The Cathedral held a dawn service on Easter Day this year. I set the alarm for 4.30 in the morning for a 5.30 start.
The service began in darkness: readings and prayers from the Old Testament looking back to creation, to the Exodus, to the prophets longing for God’s kingdom. As dawn broke, we moved outside to the great entrance. New fire was kindled in a brazier. We lit the new Easter candle.
Together the congregation moved into the Church proclaiming with wonder once again this profound and life changing news that Jesus Christ rose from death on Easter Day.
The Christian faith is not based on a dream or a projection or a myth but an event in history. This event was witnessed by those who were not expecting it, unexplained by those who opposed it, written down by those who gave their lives in testimony, and attested by countless generations of Christians who have themselves encountered the risen Christ in scripture and sacrament, in prayer and fellowship.
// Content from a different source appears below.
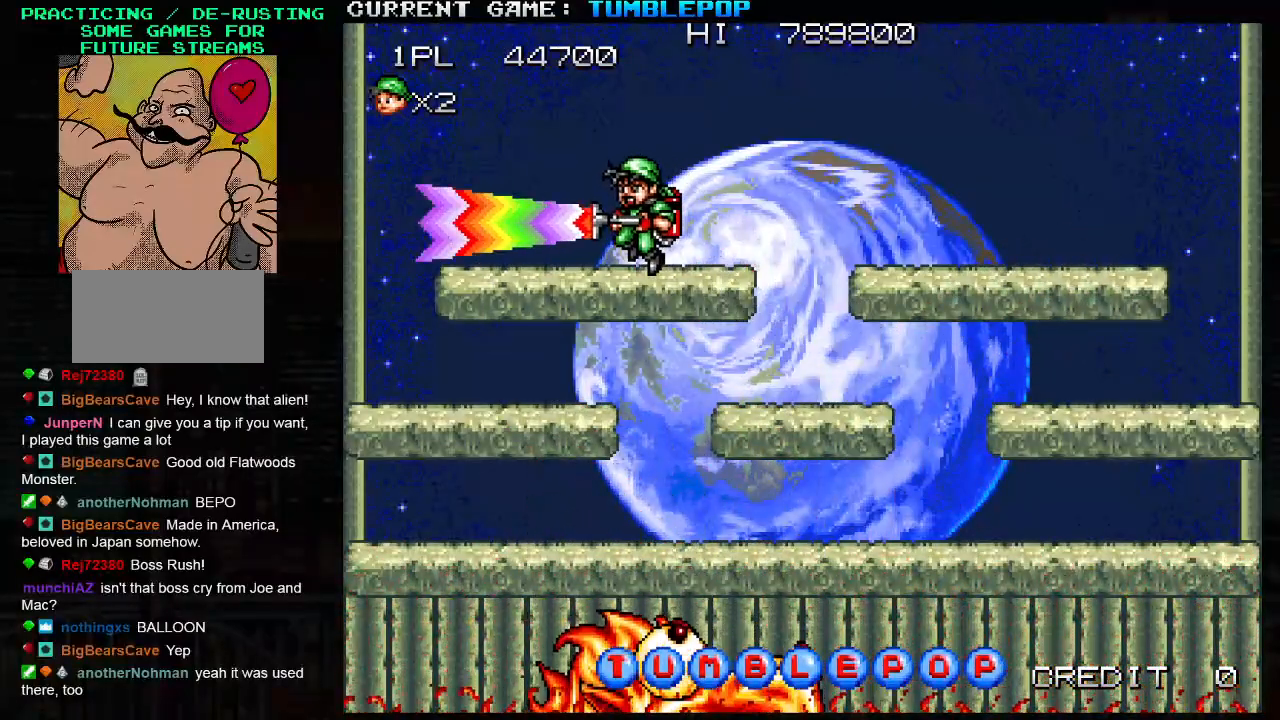
{"buttons": [], "left_stick": "left", "events": [[400, "TRIANGLE", "down"], [417, "SQUARE", "down"], [500, "SQUARE", "up"], [500, "TRIANGLE", "up"]]}
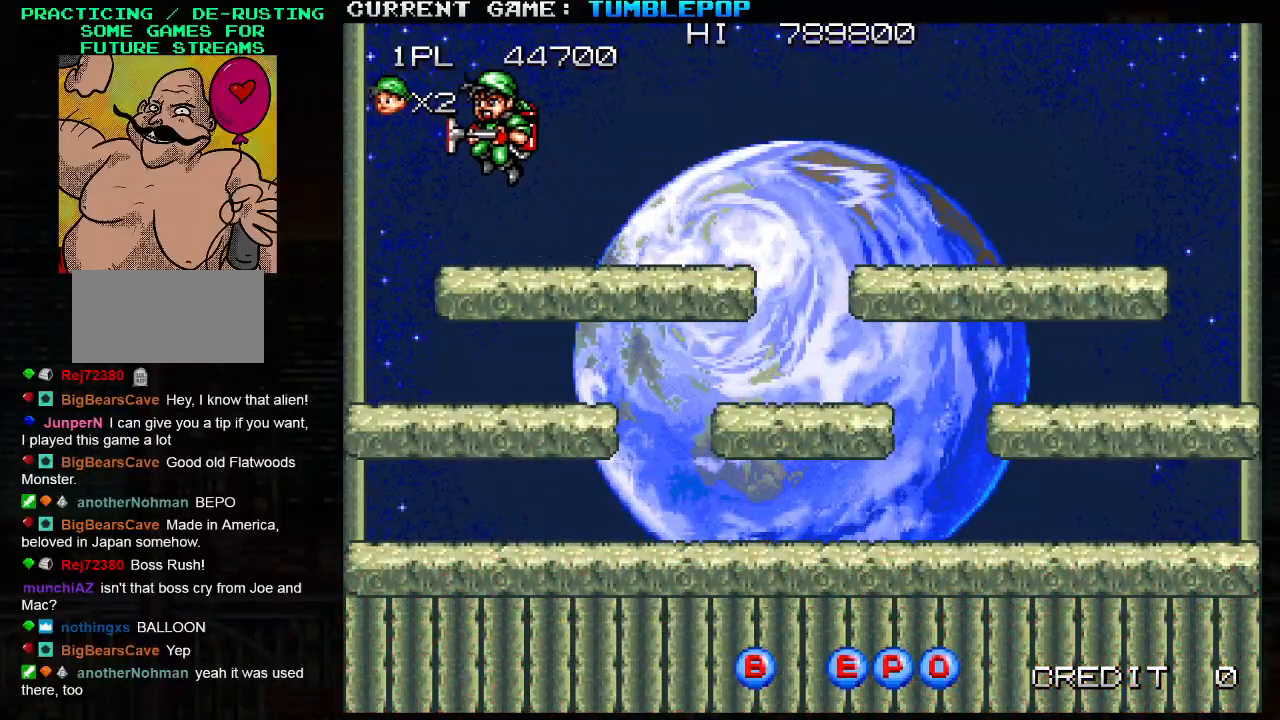
{"buttons": [], "left_stick": "right", "events": [[383, "left_stick", "center"], [467, "left_stick", "right"]]}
This is the life changing, death disarming, fear destroying, mind transforming, joy bringing, grief shattering, kingdom proclaiming, history making, culture shaping truth that Jesus Christ rose from the dead on the third day. God offers to everyone forgiveness and new life.
But how can anyone believe in the resurrection of the dead? Death seems so final.
St Paul uses this very simple picture in 1 Corinthians 15. He asks us to imagine seed: the kind you plant in the ground. Think of the pip in the apple, or a sunflower seed, or the stone in the heart of a peach.
No matter how long you look at a dried peach stone, no-one could possibly imagine that this hard, dry object could possibly change and not only change but grow and not only grow but become a whole tree, bearing leaves and flowers and fruit for years and years.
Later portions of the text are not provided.